Physical Background for Luminescence Thermometry Sensors Based on Pr3+:LaF3 Crystalline Particles

The main goal of this study was creating multifunctional nanoparticles based on rare-earth doped LaF3 nanocrystals, which can be used as fluorescence thermal sensors operating over the 80-320K temperature range including physiological temperature range (10-50 degrees C). The Pr3+:LaF3 (C-Pr = 1%) microcrystalline powder and the Pr3+:LaF3 (C-Pr = 12%, 20%) nanoparticles were studied.
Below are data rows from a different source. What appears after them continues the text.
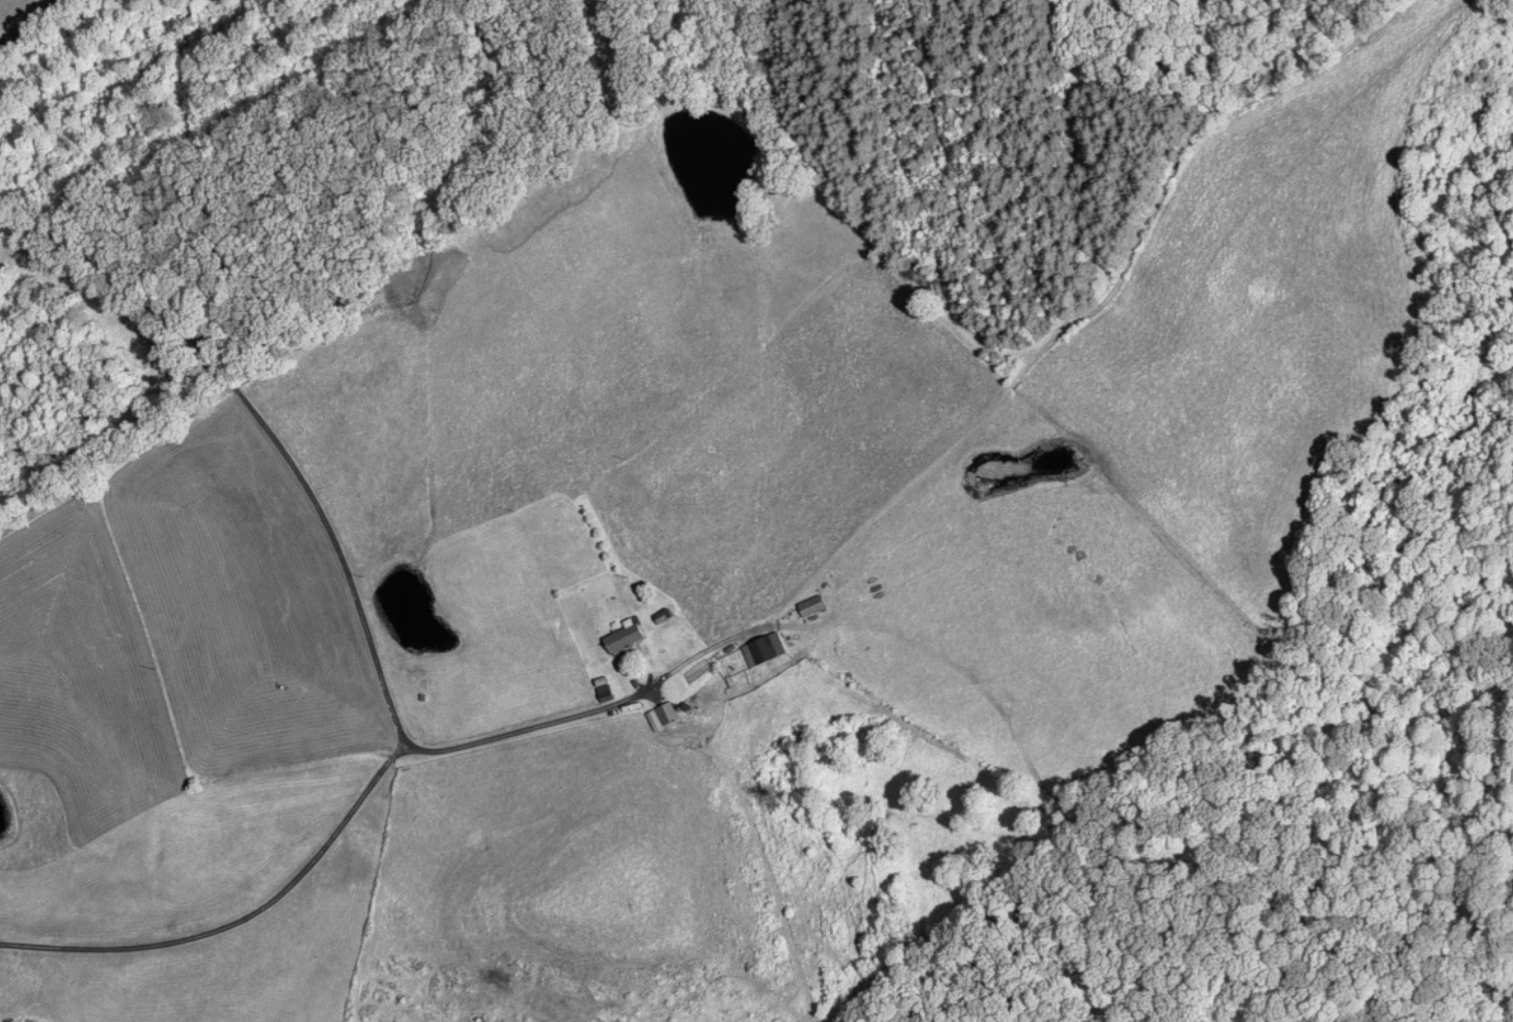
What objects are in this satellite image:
road: (27, 24)
building: (807, 606)
road: (725, 635)
building: (619, 636)
building: (758, 649)
building: (655, 715)
road: (238, 918)

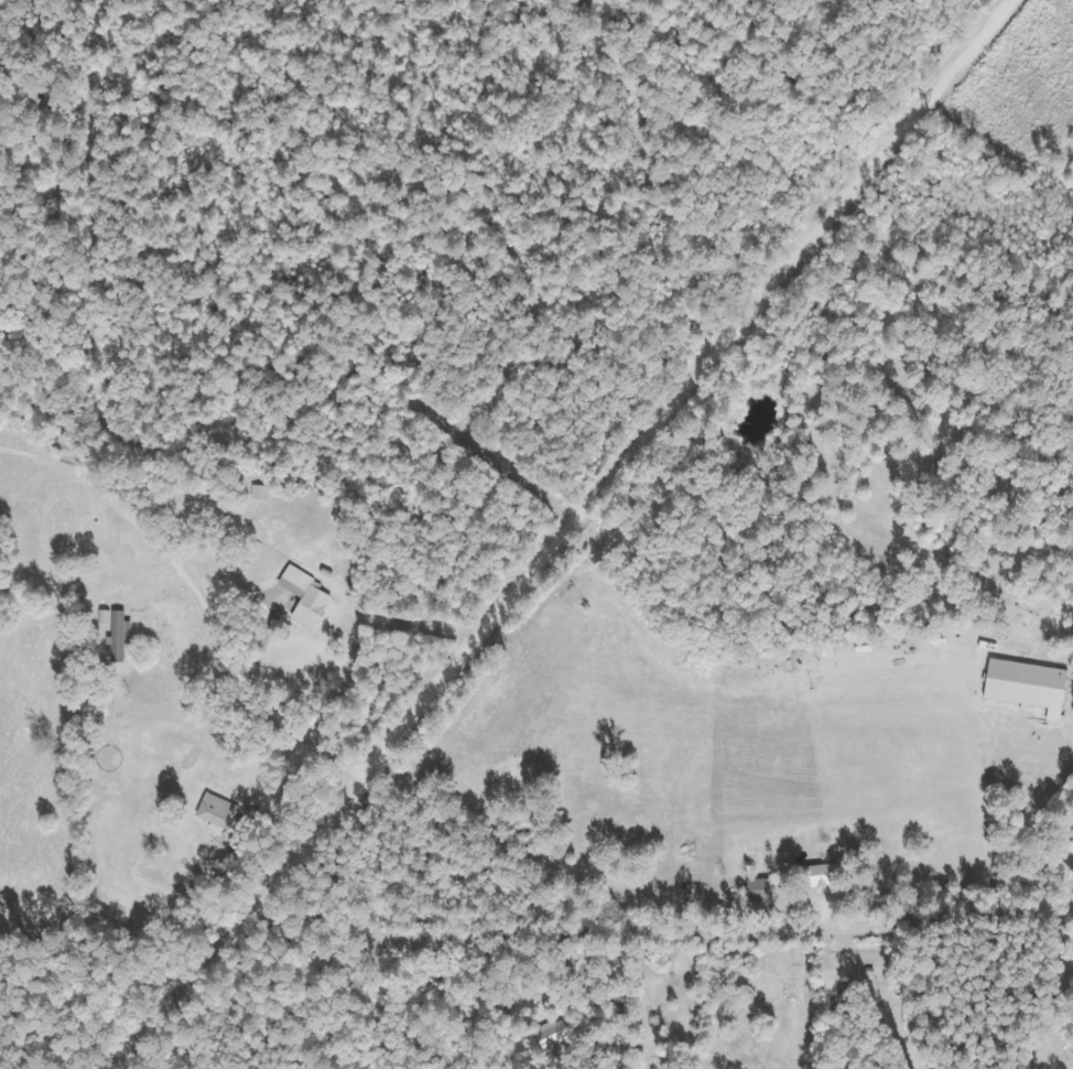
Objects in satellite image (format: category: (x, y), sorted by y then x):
road: (557, 532)
road: (243, 548)
building: (306, 596)
building: (116, 635)
building: (219, 812)
building: (521, 831)
building: (754, 889)
road: (664, 930)
building: (839, 994)
building: (739, 1018)
building: (547, 1033)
It was proved that all the samples were capable of thermal sensing into the temperature range from 80 to 320 K. It was revealed that the mechanisms of temperature sensitivity for the microcrystalline powder and the nanoparticles are different. In the powder, the P-3(1) and P-3(0) states of Pr3+ ion share their electronic populations according to the Boltzmann and thermalization of the P-3(1) state takes place. In the nanoparticles, two temperature dependentmechanisms were suggested: energy migration within P-3(0) state in the temperature range from 80K to 200K followed by quenching of P-3(0) state by OH groups at higher temperatures. The values of the relative sensitivities for the Pr3+:LaF3 (CPr = 1%) microcrystalline powder and the Pr3+:LaF3 (C-Pr = 12%, 20%) nanoparticles into the physiological temperature range (at 45 degrees C) were 1, 0.5, and 0.3%degrees C-1, respectively.